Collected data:

Segment Open

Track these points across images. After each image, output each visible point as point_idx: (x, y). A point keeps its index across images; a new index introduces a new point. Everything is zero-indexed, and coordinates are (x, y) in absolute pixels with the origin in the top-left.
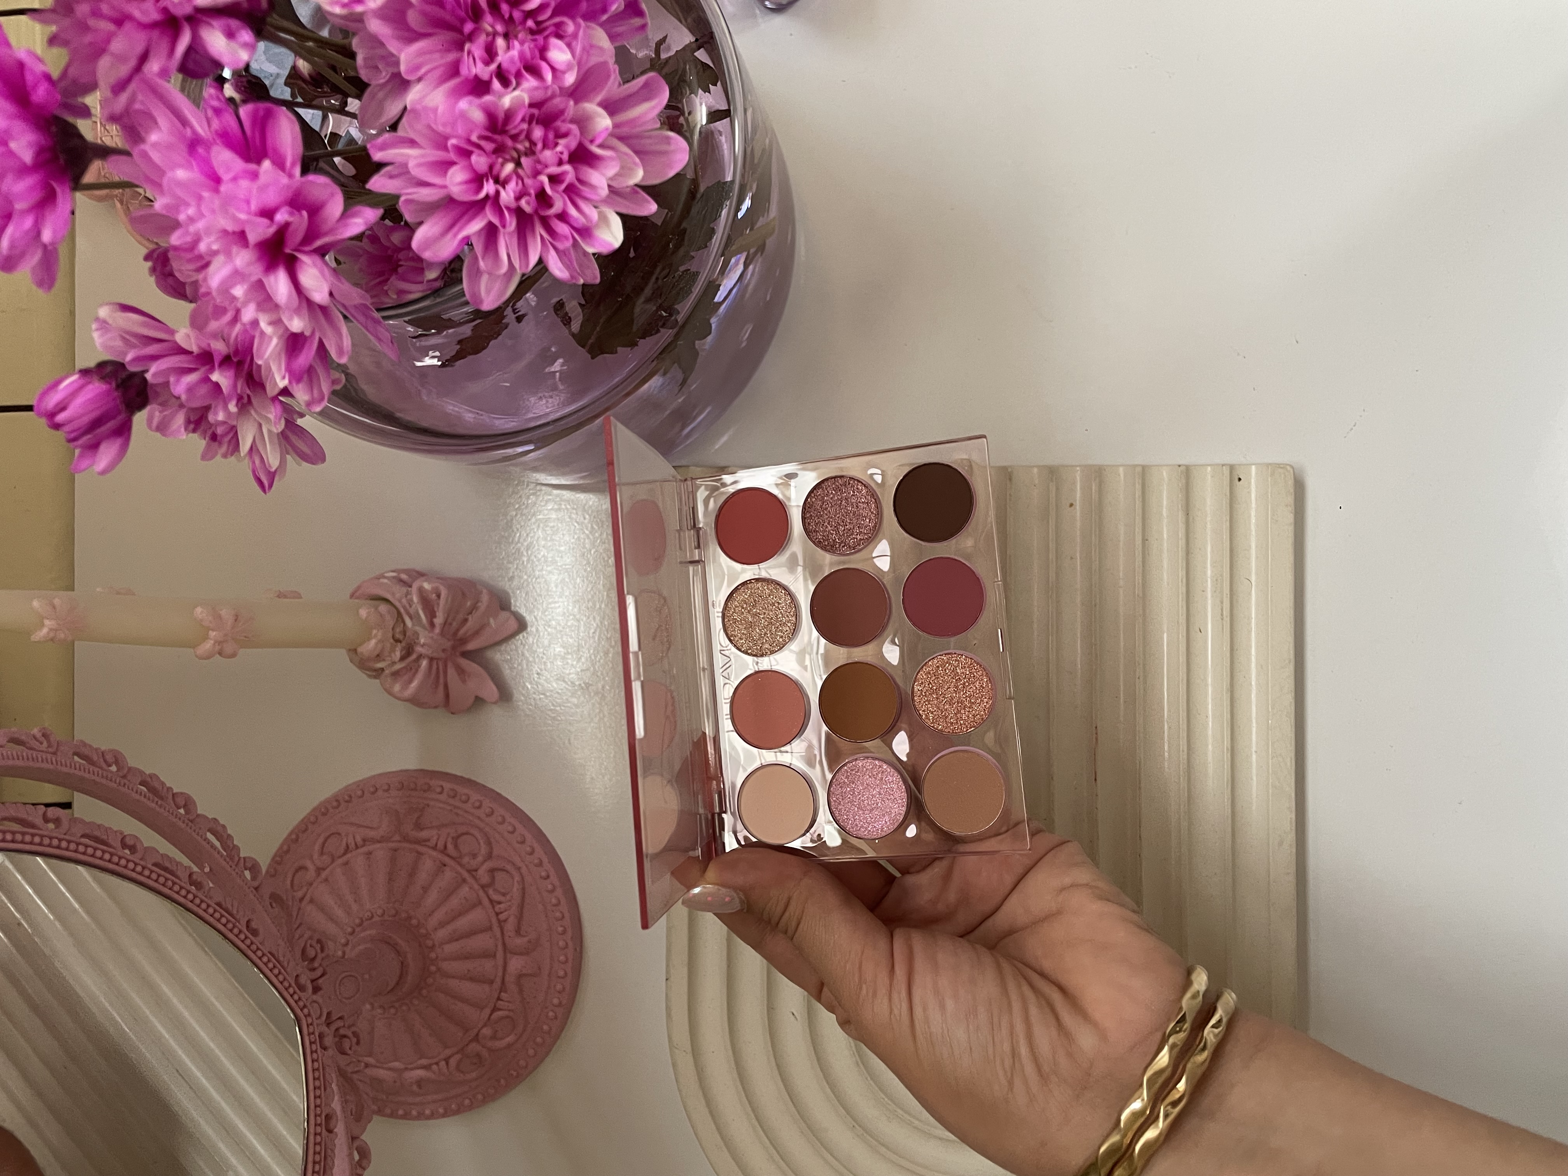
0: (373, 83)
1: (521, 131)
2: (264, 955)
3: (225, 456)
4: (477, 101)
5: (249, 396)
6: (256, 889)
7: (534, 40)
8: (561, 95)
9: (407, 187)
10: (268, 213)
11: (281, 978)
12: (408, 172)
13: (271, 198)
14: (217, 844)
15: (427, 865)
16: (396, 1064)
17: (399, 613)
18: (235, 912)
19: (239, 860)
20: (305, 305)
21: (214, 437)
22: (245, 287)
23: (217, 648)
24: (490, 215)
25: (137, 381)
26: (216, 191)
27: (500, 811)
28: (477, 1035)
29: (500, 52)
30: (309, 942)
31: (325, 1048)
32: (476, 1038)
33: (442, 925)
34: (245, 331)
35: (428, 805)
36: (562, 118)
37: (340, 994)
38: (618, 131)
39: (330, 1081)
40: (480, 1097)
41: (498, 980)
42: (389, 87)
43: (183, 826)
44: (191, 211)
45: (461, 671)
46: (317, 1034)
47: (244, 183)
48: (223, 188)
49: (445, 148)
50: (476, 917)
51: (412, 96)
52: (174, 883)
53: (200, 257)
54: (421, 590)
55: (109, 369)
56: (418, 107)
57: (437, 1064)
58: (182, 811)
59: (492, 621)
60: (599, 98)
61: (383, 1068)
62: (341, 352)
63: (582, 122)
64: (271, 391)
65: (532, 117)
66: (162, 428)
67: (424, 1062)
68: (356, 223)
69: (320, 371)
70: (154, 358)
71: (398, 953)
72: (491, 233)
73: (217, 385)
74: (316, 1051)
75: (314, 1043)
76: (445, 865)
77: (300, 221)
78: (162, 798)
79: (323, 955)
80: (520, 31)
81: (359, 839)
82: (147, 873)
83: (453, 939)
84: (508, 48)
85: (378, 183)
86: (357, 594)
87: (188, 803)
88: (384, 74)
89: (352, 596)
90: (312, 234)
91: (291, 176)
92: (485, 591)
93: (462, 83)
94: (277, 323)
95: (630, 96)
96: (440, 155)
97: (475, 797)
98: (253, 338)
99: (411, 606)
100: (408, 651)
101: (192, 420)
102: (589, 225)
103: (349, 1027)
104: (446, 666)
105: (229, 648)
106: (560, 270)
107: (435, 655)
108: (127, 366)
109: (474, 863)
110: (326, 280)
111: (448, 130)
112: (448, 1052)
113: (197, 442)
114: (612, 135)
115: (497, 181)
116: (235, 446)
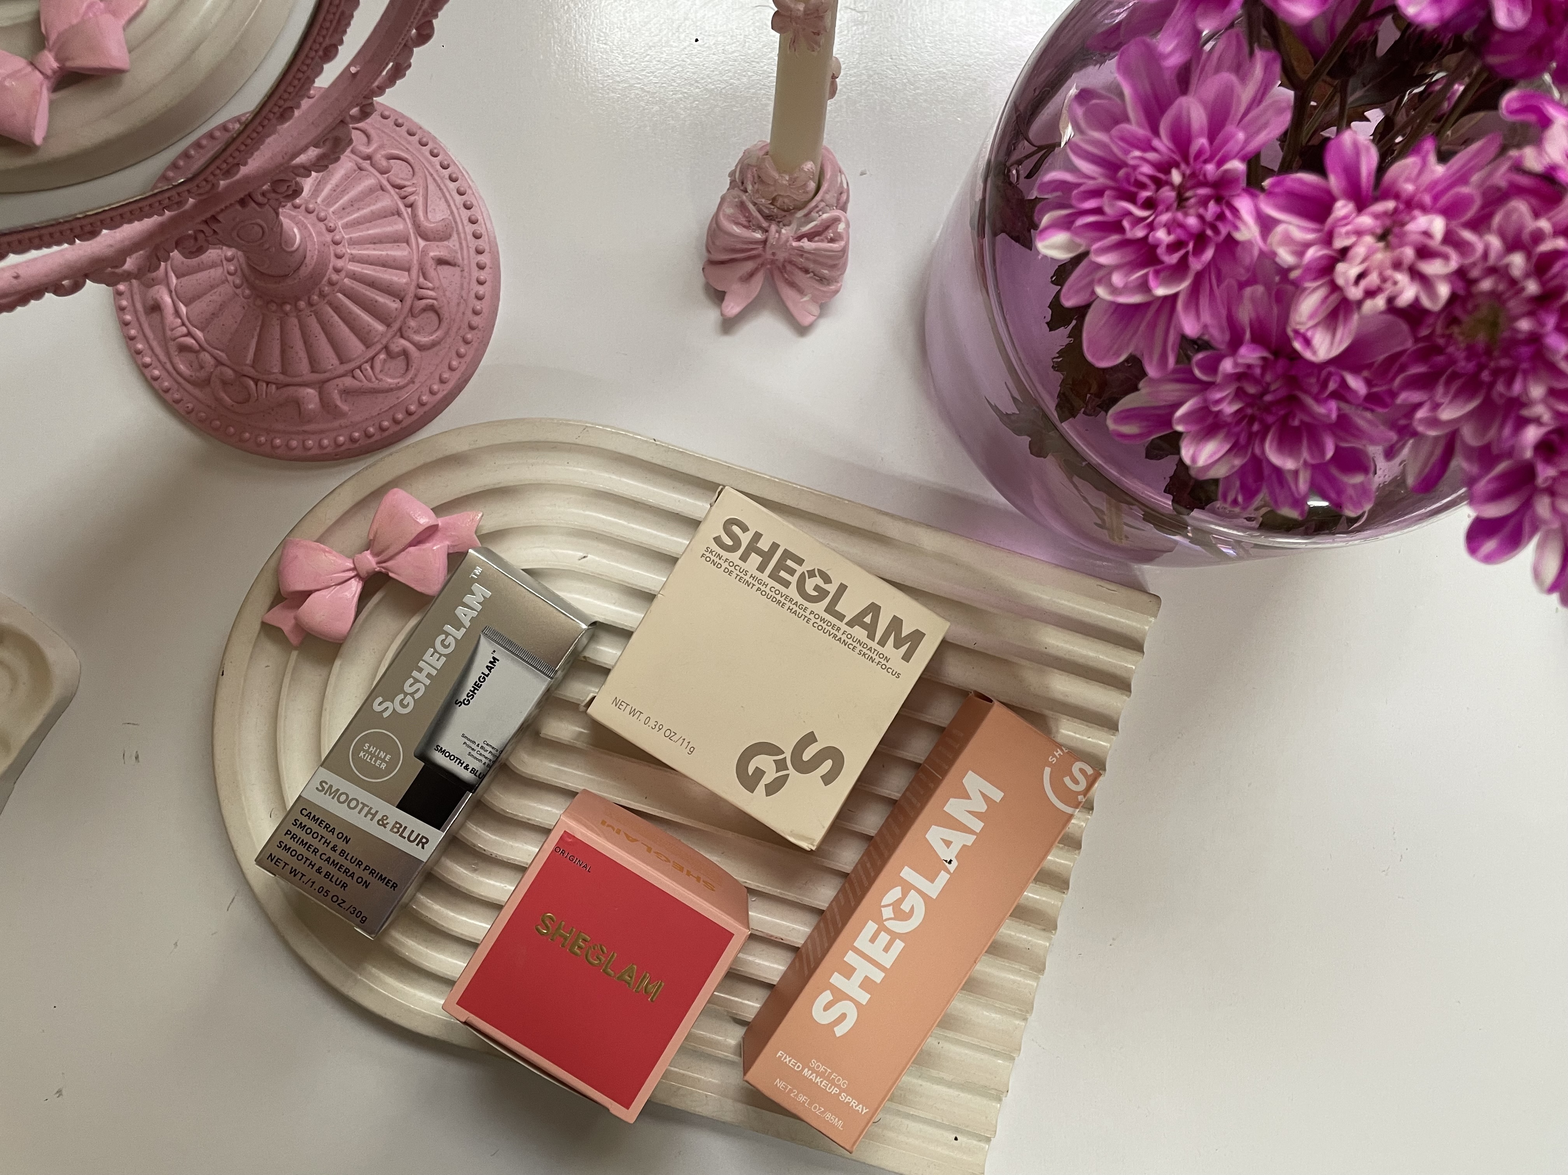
27: (470, 351)
33: (336, 308)
50: (355, 345)
57: (183, 323)
67: (182, 308)
76: (401, 301)
87: (424, 37)
109: (409, 332)
112: (197, 333)
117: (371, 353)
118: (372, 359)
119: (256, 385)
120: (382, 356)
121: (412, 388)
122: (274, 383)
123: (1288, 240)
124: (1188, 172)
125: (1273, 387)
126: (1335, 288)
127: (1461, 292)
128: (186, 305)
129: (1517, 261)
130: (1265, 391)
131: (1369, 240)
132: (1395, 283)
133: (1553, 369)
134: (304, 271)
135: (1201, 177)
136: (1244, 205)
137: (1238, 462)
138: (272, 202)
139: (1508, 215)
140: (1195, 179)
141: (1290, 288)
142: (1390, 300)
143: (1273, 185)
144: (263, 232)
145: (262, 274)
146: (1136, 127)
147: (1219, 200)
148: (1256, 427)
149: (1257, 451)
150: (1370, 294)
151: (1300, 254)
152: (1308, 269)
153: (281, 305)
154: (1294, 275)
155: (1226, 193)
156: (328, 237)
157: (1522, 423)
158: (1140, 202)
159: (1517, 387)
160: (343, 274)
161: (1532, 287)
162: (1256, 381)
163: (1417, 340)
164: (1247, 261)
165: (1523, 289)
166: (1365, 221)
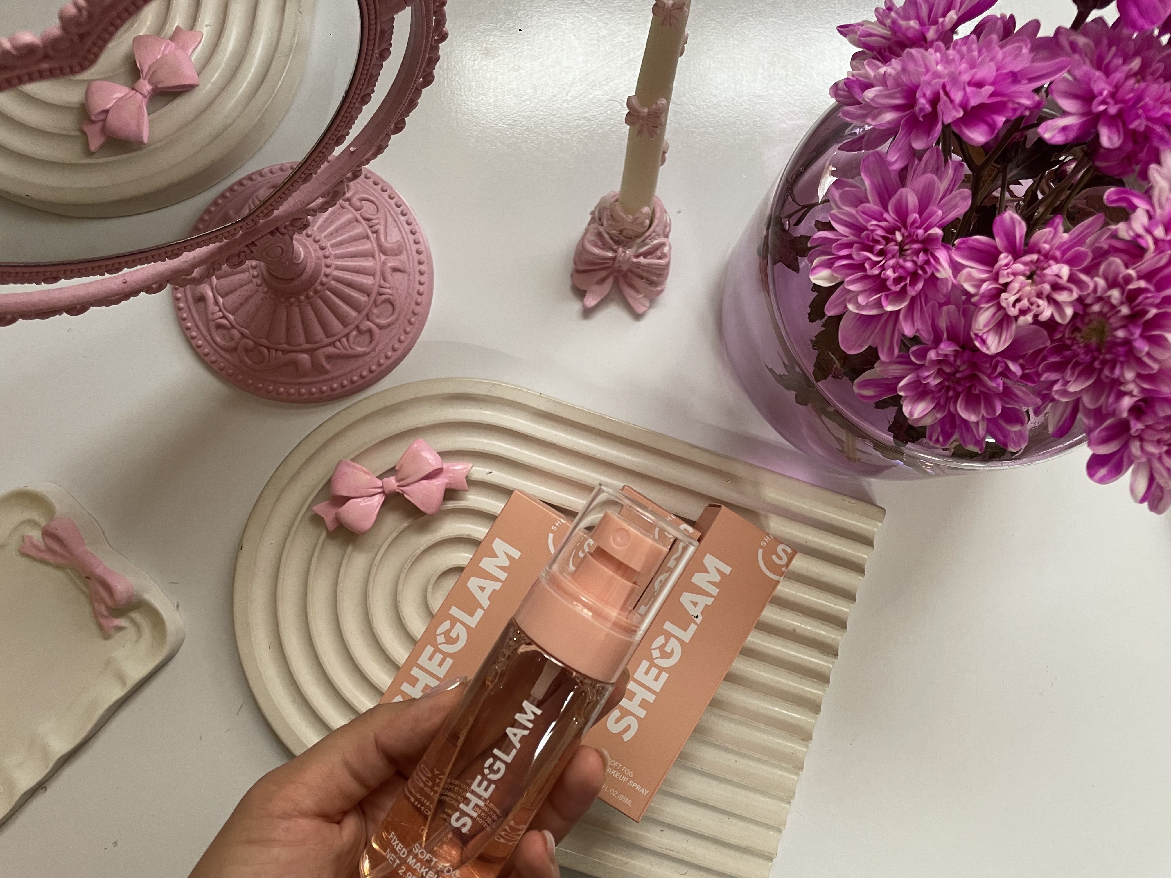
6: (341, 182)
14: (370, 153)
19: (360, 167)
27: (413, 328)
28: (247, 337)
30: (304, 220)
32: (244, 337)
33: (326, 301)
35: (409, 275)
41: (291, 348)
50: (336, 325)
57: (220, 309)
58: (393, 127)
67: (220, 299)
76: (368, 296)
78: (402, 114)
79: (296, 230)
81: (376, 227)
87: (398, 129)
103: (246, 257)
109: (373, 317)
112: (230, 316)
117: (347, 330)
118: (348, 334)
119: (269, 351)
120: (355, 333)
121: (373, 354)
122: (281, 351)
123: (970, 278)
124: (906, 234)
125: (961, 369)
126: (1000, 307)
127: (1081, 312)
128: (222, 297)
129: (1115, 294)
130: (957, 371)
131: (1021, 278)
132: (1038, 306)
133: (1140, 362)
134: (305, 277)
135: (915, 237)
136: (942, 255)
137: (939, 416)
138: (290, 233)
139: (1109, 265)
140: (911, 238)
141: (972, 307)
142: (1036, 316)
143: (960, 243)
144: (283, 252)
145: (277, 278)
146: (873, 205)
147: (926, 251)
148: (951, 394)
149: (952, 409)
150: (1023, 312)
151: (979, 286)
152: (983, 296)
153: (287, 299)
154: (974, 299)
155: (929, 247)
156: (321, 253)
157: (1122, 394)
158: (876, 252)
159: (1117, 372)
160: (330, 277)
161: (1125, 310)
162: (951, 365)
163: (1052, 341)
164: (944, 291)
165: (1120, 311)
166: (1019, 267)
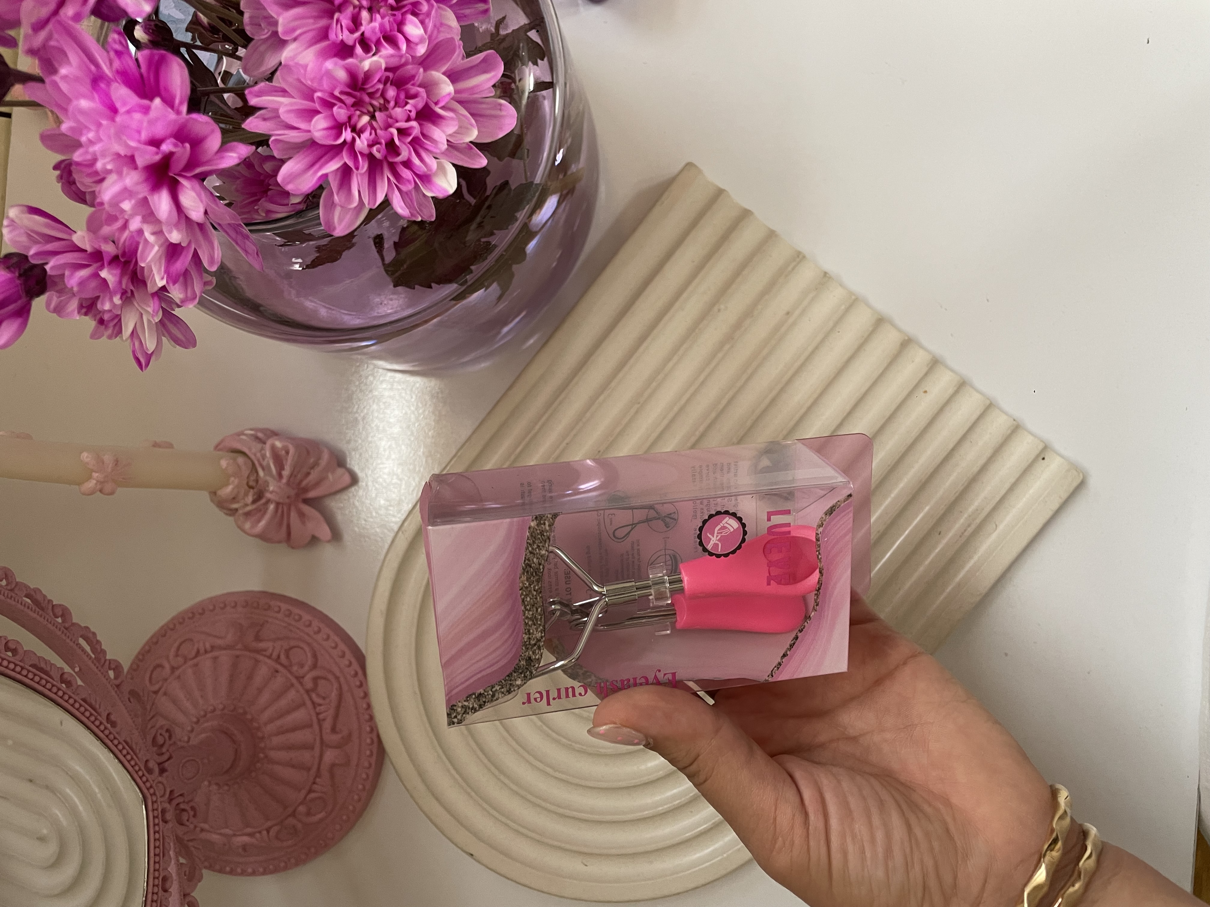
0: (256, 38)
1: (378, 90)
2: (119, 743)
3: (110, 337)
4: (341, 62)
5: (132, 291)
6: (118, 686)
7: (394, 15)
8: (413, 63)
9: (278, 129)
10: (155, 143)
11: (133, 763)
12: (279, 117)
13: (159, 130)
14: (88, 648)
15: (263, 671)
16: (227, 831)
17: (253, 464)
18: (98, 706)
19: (105, 662)
20: (183, 221)
21: (101, 322)
22: (133, 202)
23: (99, 487)
24: (346, 158)
25: (37, 271)
26: (113, 120)
27: (326, 630)
28: (294, 811)
29: (364, 22)
30: (160, 731)
31: (165, 822)
32: (293, 814)
33: (271, 720)
34: (132, 237)
35: (267, 622)
36: (412, 82)
37: (183, 775)
38: (458, 95)
39: (168, 849)
40: (293, 861)
41: (315, 768)
42: (270, 42)
43: (59, 633)
44: (91, 135)
45: (302, 515)
46: (160, 810)
47: (137, 116)
48: (118, 119)
49: (312, 100)
50: (300, 715)
51: (287, 54)
52: (47, 682)
53: (96, 173)
54: (273, 448)
55: (15, 260)
56: (291, 63)
57: (260, 832)
58: (59, 620)
59: (330, 476)
60: (444, 69)
61: (215, 833)
62: (212, 261)
63: (429, 86)
64: (151, 289)
65: (387, 78)
66: (59, 310)
67: (249, 830)
68: (230, 156)
69: (194, 274)
70: (55, 253)
71: (234, 742)
72: (346, 173)
73: (104, 281)
74: (158, 824)
75: (157, 817)
76: (277, 672)
77: (184, 151)
78: (42, 609)
79: (171, 742)
80: (381, 7)
81: (208, 646)
82: (24, 672)
83: (282, 732)
84: (371, 20)
85: (252, 124)
86: (221, 447)
87: (65, 613)
88: (266, 31)
89: (217, 447)
90: (193, 162)
91: (178, 113)
92: (326, 451)
93: (329, 46)
94: (158, 233)
95: (472, 68)
96: (307, 104)
97: (306, 617)
98: (138, 244)
99: (264, 459)
100: (259, 496)
101: (84, 305)
102: (429, 173)
103: (188, 803)
104: (289, 510)
105: (108, 487)
106: (401, 208)
107: (281, 501)
108: (30, 259)
109: (301, 672)
110: (201, 201)
111: (315, 85)
112: (269, 824)
113: (89, 323)
114: (453, 99)
115: (354, 129)
116: (118, 331)
117: (309, 703)
118: (313, 703)
119: (314, 791)
120: (314, 696)
121: (342, 680)
122: (316, 778)
128: (247, 827)
153: (260, 760)
156: (218, 713)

Segment Closed

**WHAT THE TASK ASKS**. Please edit the items from the start through the line containing "81: (359, 839)" by swapping "absolute pixels" for "exact pixels" and keeping everything else unchanged. Omit the pictures from your answer.

**ANSWER SPACE**.
Track these points across images. After each image, output each visible point as point_idx: (x, y). A point keeps its index across images; a new index introduces a new point. Everything is zero-indexed, and coordinates are (x, y) in exact pixels with the origin in the top-left.
0: (373, 83)
1: (521, 131)
2: (264, 955)
3: (225, 456)
4: (477, 101)
5: (249, 396)
6: (256, 889)
7: (534, 40)
8: (561, 95)
9: (407, 187)
10: (268, 213)
11: (281, 978)
12: (408, 172)
13: (271, 198)
14: (217, 844)
15: (427, 865)
16: (396, 1064)
17: (399, 613)
18: (235, 912)
19: (239, 860)
20: (305, 305)
21: (214, 437)
22: (245, 287)
23: (217, 648)
24: (490, 215)
25: (137, 381)
26: (216, 191)
27: (500, 811)
28: (477, 1035)
29: (500, 52)
30: (309, 942)
31: (325, 1048)
32: (476, 1038)
33: (442, 925)
34: (245, 331)
35: (428, 805)
36: (562, 118)
37: (340, 994)
38: (618, 131)
39: (330, 1081)
40: (480, 1097)
41: (498, 980)
42: (389, 87)
43: (183, 826)
44: (191, 211)
45: (461, 671)
46: (317, 1034)
47: (244, 183)
48: (223, 188)
49: (445, 148)
50: (476, 917)
51: (412, 96)
52: (174, 883)
53: (200, 257)
54: (421, 590)
55: (109, 369)
56: (418, 107)
57: (437, 1064)
58: (182, 811)
59: (492, 621)
60: (599, 98)
61: (383, 1068)
62: (341, 352)
63: (582, 122)
64: (271, 391)
65: (532, 117)
66: (162, 428)
67: (424, 1062)
68: (356, 223)
69: (320, 371)
70: (154, 358)
71: (398, 953)
72: (491, 233)
73: (217, 385)
74: (316, 1051)
75: (314, 1043)
76: (445, 865)
77: (300, 221)
78: (162, 798)
79: (323, 955)
80: (520, 31)
81: (359, 839)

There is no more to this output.